Records from a dataset
━━━━━━━━━━━━━━━━━━━━━━━━━━━━━━
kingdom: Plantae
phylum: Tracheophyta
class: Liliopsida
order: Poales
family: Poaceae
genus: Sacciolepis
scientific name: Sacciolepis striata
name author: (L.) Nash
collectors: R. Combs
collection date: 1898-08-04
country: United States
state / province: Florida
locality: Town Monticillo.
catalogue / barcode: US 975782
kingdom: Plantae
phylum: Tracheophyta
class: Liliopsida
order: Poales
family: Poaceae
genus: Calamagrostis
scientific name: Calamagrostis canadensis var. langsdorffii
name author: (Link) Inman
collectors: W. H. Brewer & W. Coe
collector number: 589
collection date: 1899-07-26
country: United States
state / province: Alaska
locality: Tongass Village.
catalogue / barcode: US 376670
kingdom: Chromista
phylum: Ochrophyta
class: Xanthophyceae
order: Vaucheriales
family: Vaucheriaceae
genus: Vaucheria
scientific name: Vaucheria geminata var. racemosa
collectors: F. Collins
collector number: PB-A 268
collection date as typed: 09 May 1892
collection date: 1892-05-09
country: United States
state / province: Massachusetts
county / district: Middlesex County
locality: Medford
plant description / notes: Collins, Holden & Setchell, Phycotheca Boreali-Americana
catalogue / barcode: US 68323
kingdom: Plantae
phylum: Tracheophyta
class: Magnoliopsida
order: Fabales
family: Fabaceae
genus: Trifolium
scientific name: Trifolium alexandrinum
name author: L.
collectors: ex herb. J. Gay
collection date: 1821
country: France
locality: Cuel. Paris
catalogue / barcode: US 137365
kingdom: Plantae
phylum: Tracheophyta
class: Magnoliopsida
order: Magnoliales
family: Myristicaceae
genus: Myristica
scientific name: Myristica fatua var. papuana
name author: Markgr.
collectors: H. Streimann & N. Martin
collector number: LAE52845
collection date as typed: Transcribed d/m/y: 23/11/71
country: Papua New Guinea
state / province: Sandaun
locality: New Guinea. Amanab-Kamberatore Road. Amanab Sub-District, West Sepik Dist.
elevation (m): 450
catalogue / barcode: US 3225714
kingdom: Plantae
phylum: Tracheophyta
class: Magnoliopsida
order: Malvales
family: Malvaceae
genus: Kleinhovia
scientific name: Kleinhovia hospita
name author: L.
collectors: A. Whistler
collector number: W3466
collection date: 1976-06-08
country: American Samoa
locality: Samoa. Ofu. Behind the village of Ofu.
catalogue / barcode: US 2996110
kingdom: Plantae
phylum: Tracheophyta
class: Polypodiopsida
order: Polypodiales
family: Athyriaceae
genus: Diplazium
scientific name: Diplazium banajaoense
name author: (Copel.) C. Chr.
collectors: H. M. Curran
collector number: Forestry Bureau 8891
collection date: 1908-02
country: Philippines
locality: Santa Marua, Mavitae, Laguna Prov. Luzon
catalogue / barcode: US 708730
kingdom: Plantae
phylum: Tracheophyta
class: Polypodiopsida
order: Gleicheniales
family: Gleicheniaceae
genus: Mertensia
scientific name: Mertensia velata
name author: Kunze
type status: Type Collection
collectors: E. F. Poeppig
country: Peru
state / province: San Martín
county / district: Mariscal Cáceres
━━━━━━━━━━━━━━━━━━━━━━━━━━━━━━
What you are asked to do:
Copy out all of the lines above exactly as they appear.

The response:
kingdom: Plantae
phylum: Tracheophyta
class: Liliopsida
order: Poales
family: Poaceae
genus: Sacciolepis
scientific name: Sacciolepis striata
name author: (L.) Nash
collectors: R. Combs
collection date: 1898-08-04
country: United States
state / province: Florida
locality: Town Monticillo.
catalogue / barcode: US 975782
kingdom: Plantae
phylum: Tracheophyta
class: Liliopsida
order: Poales
family: Poaceae
genus: Calamagrostis
scientific name: Calamagrostis canadensis var. langsdorffii
name author: (Link) Inman
collectors: W. H. Brewer & W. Coe
collector number: 589
collection date: 1899-07-26
country: United States
state / province: Alaska
locality: Tongass Village.
catalogue / barcode: US 376670
kingdom: Chromista
phylum: Ochrophyta
class: Xanthophyceae
order: Vaucheriales
family: Vaucheriaceae
genus: Vaucheria
scientific name: Vaucheria geminata var. racemosa
collectors: F. Collins
collector number: PB-A 268
collection date as typed: 09 May 1892
collection date: 1892-05-09
country: United States
state / province: Massachusetts
county / district: Middlesex County
locality: Medford
plant description / notes: Collins, Holden & Setchell, Phycotheca Boreali-Americana
catalogue / barcode: US 68323
kingdom: Plantae
phylum: Tracheophyta
class: Magnoliopsida
order: Fabales
family: Fabaceae
genus: Trifolium
scientific name: Trifolium alexandrinum
name author: L.
collectors: ex herb. J. Gay
collection date: 1821
country: France
locality: Cuel. Paris
catalogue / barcode: US 137365
kingdom: Plantae
phylum: Tracheophyta
class: Magnoliopsida
order: Magnoliales
family: Myristicaceae
genus: Myristica
scientific name: Myristica fatua var. papuana
name author: Markgr.
collectors: H. Streimann & N. Martin
collector number: LAE52845
collection date as typed: Transcribed d/m/y: 23/11/71
country: Papua New Guinea
state / province: Sandaun
locality: New Guinea. Amanab-Kamberatore Road. Amanab Sub-District, West Sepik Dist.
elevation (m): 450
catalogue / barcode: US 3225714
kingdom: Plantae
phylum: Tracheophyta
class: Magnoliopsida
order: Malvales
family: Malvaceae
genus: Kleinhovia
scientific name: Kleinhovia hospita
name author: L.
collectors: A. Whistler
collector number: W3466
collection date: 1976-06-08
country: American Samoa
locality: Samoa. Ofu. Behind the village of Ofu.
catalogue / barcode: US 2996110
kingdom: Plantae
phylum: Tracheophyta
class: Polypodiopsida
order: Polypodiales
family: Athyriaceae
genus: Diplazium
scientific name: Diplazium banajaoense
name author: (Copel.) C. Chr.
collectors: H. M. Curran
collector number: Forestry Bureau 8891
collection date: 1908-02
country: Philippines
locality: Santa Marua, Mavitae, Laguna Prov. Luzon
catalogue / barcode: US 708730
kingdom: Plantae
phylum: Tracheophyta
class: Polypodiopsida
order: Gleicheniales
family: Gleicheniaceae
genus: Mertensia
scientific name: Mertensia velata
name author: Kunze
type status: Type Collection
collectors: E. F. Poeppig
country: Peru
state / province: San Martín
county / district: Mariscal Cáceres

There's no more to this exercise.